__TASK STATEMENT__: Instruction for the entries that follow: retype exactly the lines from the line with "ring pip: (623, 488)" to the line with "pinky tip: (640, 526)", both included, and omit all others.

Extracted records
=-=-=-=-=
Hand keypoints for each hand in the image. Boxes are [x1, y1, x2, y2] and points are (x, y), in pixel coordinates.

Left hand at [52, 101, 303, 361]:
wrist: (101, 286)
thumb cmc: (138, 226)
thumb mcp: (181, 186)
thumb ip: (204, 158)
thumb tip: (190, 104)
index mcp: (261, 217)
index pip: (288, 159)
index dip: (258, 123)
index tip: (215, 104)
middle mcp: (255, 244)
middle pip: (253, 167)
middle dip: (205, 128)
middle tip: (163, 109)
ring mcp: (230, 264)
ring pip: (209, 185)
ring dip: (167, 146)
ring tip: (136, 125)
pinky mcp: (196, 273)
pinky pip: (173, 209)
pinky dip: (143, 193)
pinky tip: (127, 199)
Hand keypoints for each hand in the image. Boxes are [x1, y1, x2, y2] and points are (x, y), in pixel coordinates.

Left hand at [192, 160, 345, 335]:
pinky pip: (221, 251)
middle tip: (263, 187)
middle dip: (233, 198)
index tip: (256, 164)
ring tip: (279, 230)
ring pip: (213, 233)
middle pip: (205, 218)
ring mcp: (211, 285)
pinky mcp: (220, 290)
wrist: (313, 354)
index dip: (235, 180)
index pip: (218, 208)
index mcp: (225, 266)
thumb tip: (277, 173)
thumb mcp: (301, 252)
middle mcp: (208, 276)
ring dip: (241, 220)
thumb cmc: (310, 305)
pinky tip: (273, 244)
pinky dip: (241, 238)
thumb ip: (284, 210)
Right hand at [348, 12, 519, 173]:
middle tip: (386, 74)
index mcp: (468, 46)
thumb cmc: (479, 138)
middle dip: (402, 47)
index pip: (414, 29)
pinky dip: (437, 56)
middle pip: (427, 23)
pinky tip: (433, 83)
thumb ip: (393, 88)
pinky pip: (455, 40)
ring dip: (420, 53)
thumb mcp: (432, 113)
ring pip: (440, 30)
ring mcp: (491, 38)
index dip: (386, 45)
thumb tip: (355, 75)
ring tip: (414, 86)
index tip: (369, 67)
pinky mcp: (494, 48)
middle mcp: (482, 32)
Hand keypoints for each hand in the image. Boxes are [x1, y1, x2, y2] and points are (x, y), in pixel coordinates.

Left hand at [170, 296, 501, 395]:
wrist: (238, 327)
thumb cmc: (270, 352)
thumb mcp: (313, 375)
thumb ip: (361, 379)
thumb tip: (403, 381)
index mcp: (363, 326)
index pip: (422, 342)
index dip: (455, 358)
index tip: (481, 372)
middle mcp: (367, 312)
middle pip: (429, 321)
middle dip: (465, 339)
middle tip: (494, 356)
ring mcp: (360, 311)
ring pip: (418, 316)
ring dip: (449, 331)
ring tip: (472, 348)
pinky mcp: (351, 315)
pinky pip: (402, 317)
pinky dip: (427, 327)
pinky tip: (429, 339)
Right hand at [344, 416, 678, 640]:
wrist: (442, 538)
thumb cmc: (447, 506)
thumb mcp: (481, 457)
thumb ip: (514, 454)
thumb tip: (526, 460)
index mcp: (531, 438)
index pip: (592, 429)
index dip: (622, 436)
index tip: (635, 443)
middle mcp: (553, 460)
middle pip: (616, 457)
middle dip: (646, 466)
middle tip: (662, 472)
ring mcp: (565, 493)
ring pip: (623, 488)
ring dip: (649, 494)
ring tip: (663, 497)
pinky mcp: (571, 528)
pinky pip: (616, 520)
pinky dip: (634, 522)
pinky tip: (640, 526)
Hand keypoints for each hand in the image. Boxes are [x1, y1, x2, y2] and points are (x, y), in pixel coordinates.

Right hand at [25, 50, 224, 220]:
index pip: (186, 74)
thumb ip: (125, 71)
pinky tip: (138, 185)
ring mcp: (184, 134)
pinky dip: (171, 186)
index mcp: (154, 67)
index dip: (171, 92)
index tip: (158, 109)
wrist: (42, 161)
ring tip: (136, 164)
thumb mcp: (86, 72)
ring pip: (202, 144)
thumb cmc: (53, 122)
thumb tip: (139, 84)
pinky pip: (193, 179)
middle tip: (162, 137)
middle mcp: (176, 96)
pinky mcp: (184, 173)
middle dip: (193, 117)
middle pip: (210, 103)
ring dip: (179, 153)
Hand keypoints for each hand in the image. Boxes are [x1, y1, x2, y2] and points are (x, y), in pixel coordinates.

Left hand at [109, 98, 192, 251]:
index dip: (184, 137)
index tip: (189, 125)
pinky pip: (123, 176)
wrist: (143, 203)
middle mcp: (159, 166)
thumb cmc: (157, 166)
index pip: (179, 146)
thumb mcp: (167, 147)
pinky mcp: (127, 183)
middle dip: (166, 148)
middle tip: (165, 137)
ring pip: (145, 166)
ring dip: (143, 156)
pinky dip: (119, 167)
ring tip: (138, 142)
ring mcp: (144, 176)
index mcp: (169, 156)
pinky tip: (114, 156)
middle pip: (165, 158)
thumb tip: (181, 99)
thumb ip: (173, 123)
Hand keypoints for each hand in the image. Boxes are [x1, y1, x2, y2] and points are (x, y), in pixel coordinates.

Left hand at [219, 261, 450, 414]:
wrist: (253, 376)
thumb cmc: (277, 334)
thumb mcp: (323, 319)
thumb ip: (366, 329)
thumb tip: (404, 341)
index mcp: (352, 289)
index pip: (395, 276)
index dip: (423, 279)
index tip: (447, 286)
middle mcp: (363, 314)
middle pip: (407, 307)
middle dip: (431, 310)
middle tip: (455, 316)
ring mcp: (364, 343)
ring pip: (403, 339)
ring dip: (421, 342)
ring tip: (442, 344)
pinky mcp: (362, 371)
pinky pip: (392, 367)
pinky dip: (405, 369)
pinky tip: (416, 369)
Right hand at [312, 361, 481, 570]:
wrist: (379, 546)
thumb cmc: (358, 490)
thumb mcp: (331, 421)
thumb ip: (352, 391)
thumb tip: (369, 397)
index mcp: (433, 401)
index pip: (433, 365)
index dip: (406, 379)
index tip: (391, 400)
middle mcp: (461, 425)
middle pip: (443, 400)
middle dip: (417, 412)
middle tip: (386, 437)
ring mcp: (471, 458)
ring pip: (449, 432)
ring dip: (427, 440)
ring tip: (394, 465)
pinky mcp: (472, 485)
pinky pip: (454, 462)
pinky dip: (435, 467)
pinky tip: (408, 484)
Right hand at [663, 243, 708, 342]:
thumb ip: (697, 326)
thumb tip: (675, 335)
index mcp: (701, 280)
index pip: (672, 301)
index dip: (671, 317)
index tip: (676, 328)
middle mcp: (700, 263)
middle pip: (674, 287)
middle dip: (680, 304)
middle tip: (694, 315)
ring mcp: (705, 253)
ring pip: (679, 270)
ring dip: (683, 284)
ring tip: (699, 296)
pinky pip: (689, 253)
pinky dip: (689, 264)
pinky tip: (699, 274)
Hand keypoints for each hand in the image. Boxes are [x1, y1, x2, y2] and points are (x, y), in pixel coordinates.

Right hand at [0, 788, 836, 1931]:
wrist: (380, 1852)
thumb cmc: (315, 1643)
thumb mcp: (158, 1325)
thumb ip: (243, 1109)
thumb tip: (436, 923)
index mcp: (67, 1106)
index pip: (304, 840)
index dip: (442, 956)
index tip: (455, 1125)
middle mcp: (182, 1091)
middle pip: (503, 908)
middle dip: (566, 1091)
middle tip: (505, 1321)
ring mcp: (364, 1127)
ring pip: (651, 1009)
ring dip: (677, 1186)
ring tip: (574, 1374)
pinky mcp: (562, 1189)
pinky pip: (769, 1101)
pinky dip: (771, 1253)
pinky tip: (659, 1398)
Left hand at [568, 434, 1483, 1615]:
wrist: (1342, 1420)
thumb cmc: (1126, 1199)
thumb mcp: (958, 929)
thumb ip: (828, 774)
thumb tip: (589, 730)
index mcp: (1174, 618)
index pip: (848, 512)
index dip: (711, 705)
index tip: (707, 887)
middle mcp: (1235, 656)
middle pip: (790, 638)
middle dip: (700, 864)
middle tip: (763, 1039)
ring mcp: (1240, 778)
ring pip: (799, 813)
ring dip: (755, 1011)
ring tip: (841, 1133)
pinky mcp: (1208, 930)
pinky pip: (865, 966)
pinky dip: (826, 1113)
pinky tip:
=-=-=-=-=
__RESPONSE TO THE EXERCISE__:
ring pip: (623, 488)
ring dip: (649, 494)
ring tip: (663, 497)
pinky mcp: (571, 528)
pinky pip: (616, 520)
pinky dip: (634, 522)
pinky tip: (640, 526)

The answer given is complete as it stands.